Tuesday, 16 September 2008

Speed Benefits of Using The Native Win32 String Type

Filed under: Programming — Jan Goyvaerts @ 17:40

Some Delphi developers seem to be concerned that moving their applications to Delphi 2009 and Unicode will make them slower. These fears are mostly ungrounded. In fact, switching to UnicodeString may actually make your application faster.

The source of the concern is that UnicodeString uses twice as much memory for plain ASCII text than AnsiString does. That is true. But with even the cheapest PCs shipping with 512MB of RAM, you need to be keeping a whole lot of text in memory for this to have a significant impact.

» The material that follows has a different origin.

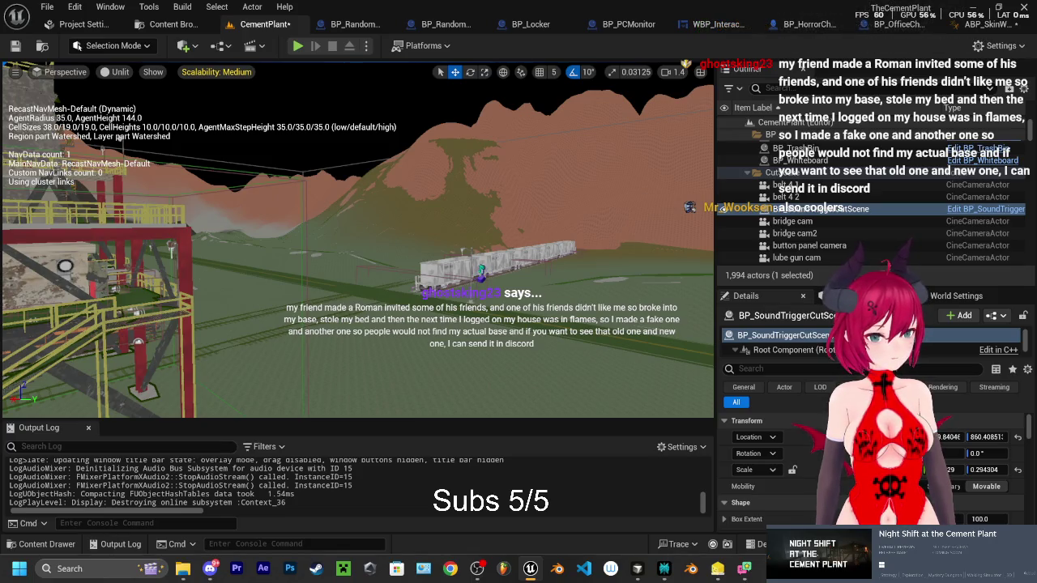
{"action": "left_click_drag", "start_coordinate": [665, 275], "coordinate": [518, 285]}
{"action": "mouse_move", "coordinate": [656, 571]}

And if memory is at a premium, the AnsiString type is still available in Delphi 2009 if you need it. And UTF8String got a whole new meaning.

When manipulating strings holding ASCII text in memory, the CPU needs to move around twice as many bytes for UnicodeString than for AnsiString. A synthetic benchmark will show that this takes twice as long. But memory copies are very fast. In real world applications, memory copies for string manipulation are responsible for only a very small percentage of the CPU usage, because they’re so fast to begin with. Making them twice as slow isn’t going to hurt the overall performance of your application.

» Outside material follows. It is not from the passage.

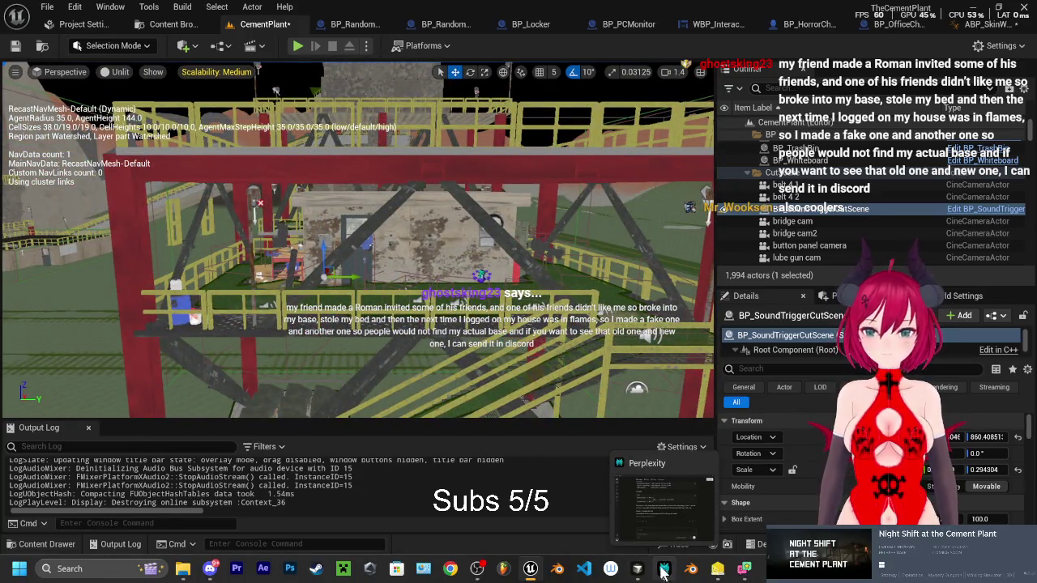
{"action": "left_click", "coordinate": [665, 572]}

Much of your application’s real work will involve Win32 API calls, some direcly, but most through Delphi’s RTL and VCL. Even a function like AnsiLowerCase() is really just a wrapper around the Win32 API call CharLowerBuff().

UnicodeString uses the UTF-16 encoding. In Windows 2000 and later, this is the native encoding of the Win32 API. Sure, most calls have A and W versions, such as CharLowerBuffA() and CharLowerBuffW(). In Delphi 2007, CharLowerBuff() maps to CharLowerBuffA(). In Delphi 2009, it maps to CharLowerBuffW().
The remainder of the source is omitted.